3) in the core CPI data, the price of core services in January increased by 0.4% month on month, 0.1 percentage point higher than that of the previous month, among which the recovery of transportation is the most obvious, indicating that after the epidemic is controlled, the restart of the service industry drives the rise of relevant service prices. In December, the Atlanta Fed's wage growth index rose by 4.5%, and the rise in income combined with the controlled epidemic accelerated the drive of American residents to shift from commodity consumption to service consumption. Recently, the prices of American air tickets and hotels have begun to rise. Considering that the US service consumption is still far from returning to the pre epidemic level, the price of the service industry is expected to continue to rise, slowing down the decline of inflation, and the inflation level may continue to exceed the policy target of the Federal Reserve.

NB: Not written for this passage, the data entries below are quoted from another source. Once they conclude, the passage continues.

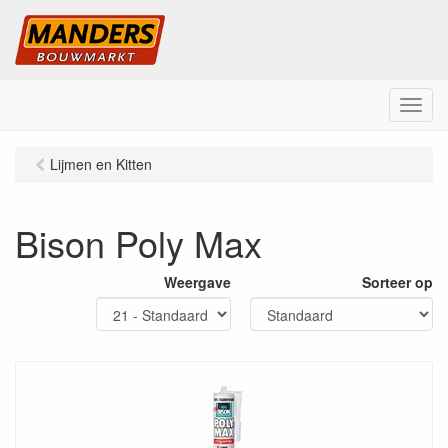
M
e
n
Lijmen en Kitten
u
Bison Poly Max
Weergave
Sorteer op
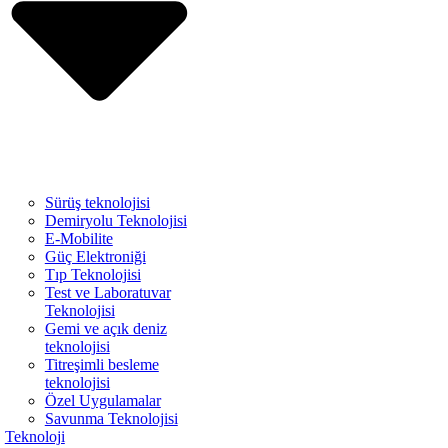
Sürüş teknolojisi
Demiryolu Teknolojisi
E-Mobilite
Güç Elektroniği
Tıp Teknolojisi
Test ve Laboratuvar
Teknolojisi
Gemi ve açık deniz
teknolojisi
Titreşimli besleme
teknolojisi
Özel Uygulamalar
Savunma Teknolojisi
Teknoloji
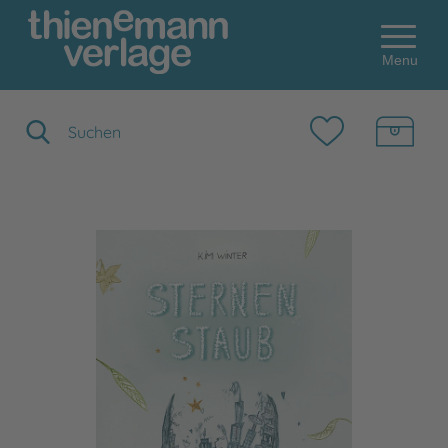
Menu
Suchbegriff eingeben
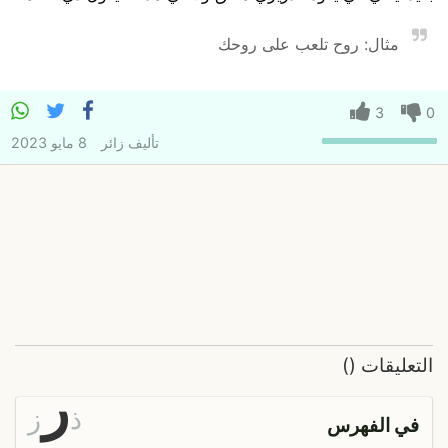
مثال: روح تلعب على روحك
3
0
تأليف
زائر
8 مايو 2023
التعليقات
(
)
ر
ذ
ز
في الفهرس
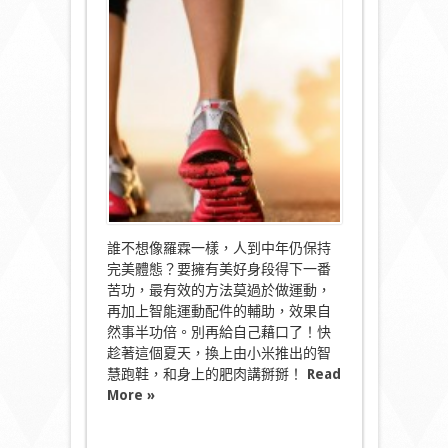
換
上
小
米
智
慧
慢
跑
鞋
跑
向
成
「魔」
之
路〉
誰不想像羅霖一樣，人到中年仍保持
中
完美體態？要擁有美好身段得下一番
苦功，最有效的方法莫過於做運動，
再加上智能運動配件的輔助，效果自
然事半功倍。別再給自己藉口了！快
趁著這個夏天，換上由小米推出的智
慧跑鞋，和身上的肥肉講掰掰！
Read
More »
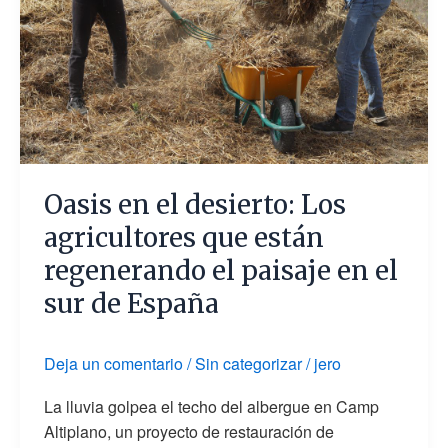
paisaje
en
el
sur
de
España
Oasis en el desierto: Los
agricultores que están
regenerando el paisaje en el
sur de España
Deja un comentario
/
Sin categorizar
/
jero
La lluvia golpea el techo del albergue en Camp
Altiplano, un proyecto de restauración de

\u3000\u30003. At present, the US labor market is close to full employment, and the Federal Reserve will "feel" inflation and raise interest rates. Under standard circumstances, inflation will slow down after peaking, and the Federal Reserve will raise interest rates three times a year. However, if inflation continues to rise, the Fed will have to accelerate the tightening process, raise interest rates 4-5 times a year, and shrink the table faster. In January, the United States had 467000 non farm jobs, which greatly exceeded market expectations, and the labor participation rate rebounded to 62.2%. The U.S. labor market may be close to full employment. Therefore, the impact on the pace of Fed action in 2022 will depend on the inflation situation in the United States and China. Powell said at the FOMC press conference in January that interest rates may be raised at each meeting, and the intensity is uncertain. Perhaps it is the need to constantly assess the inflation risk in order to maintain the flexibility of monetary policy. At present, the momentum of inflation in the United States is slowing down. Under standard circumstances, the Federal Reserve will maintain its original tightening rhythm, raise interest rates three times a year, and shrink the table in order. However, if extreme circumstances occur, US inflation has been at a high level and fell slowly, resulting in inflation continuing to exceed expectations. The Federal Reserve may accelerate tightening, raise interest rates 4-5 times a year, and shrink the table with faster efforts. It will exert great pressure on US stocks and promote the US bond yield to continue to rise to more than 2%.
Risk tips
International tensions triggered higher than expected inflation, and the covid-19 epidemic situation deteriorated significantly.